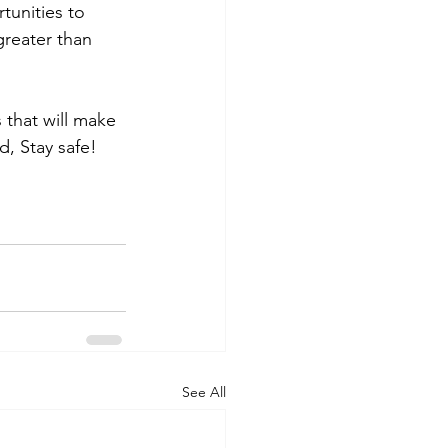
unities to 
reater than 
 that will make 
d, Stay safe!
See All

...

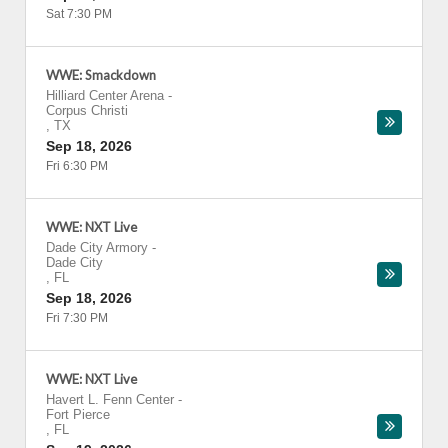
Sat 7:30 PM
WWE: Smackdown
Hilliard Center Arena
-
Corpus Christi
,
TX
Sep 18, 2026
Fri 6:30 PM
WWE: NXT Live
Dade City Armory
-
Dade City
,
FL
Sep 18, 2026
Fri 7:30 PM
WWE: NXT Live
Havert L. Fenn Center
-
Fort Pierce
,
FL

...

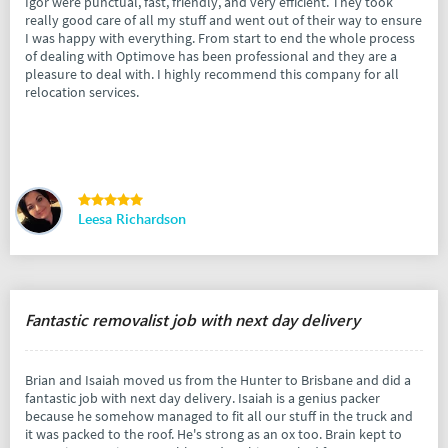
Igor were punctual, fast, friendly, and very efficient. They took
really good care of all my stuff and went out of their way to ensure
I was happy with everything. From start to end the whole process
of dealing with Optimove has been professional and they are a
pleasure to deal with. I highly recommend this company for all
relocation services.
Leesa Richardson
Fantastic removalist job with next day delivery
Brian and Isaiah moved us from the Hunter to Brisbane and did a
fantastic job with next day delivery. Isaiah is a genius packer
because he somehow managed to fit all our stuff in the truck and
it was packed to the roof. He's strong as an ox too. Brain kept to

Task objective:
Check every line of the records, and copy the ones that hold the word "Center".

Response to this task:
Hilliard Center Arena
Havert L. Fenn Center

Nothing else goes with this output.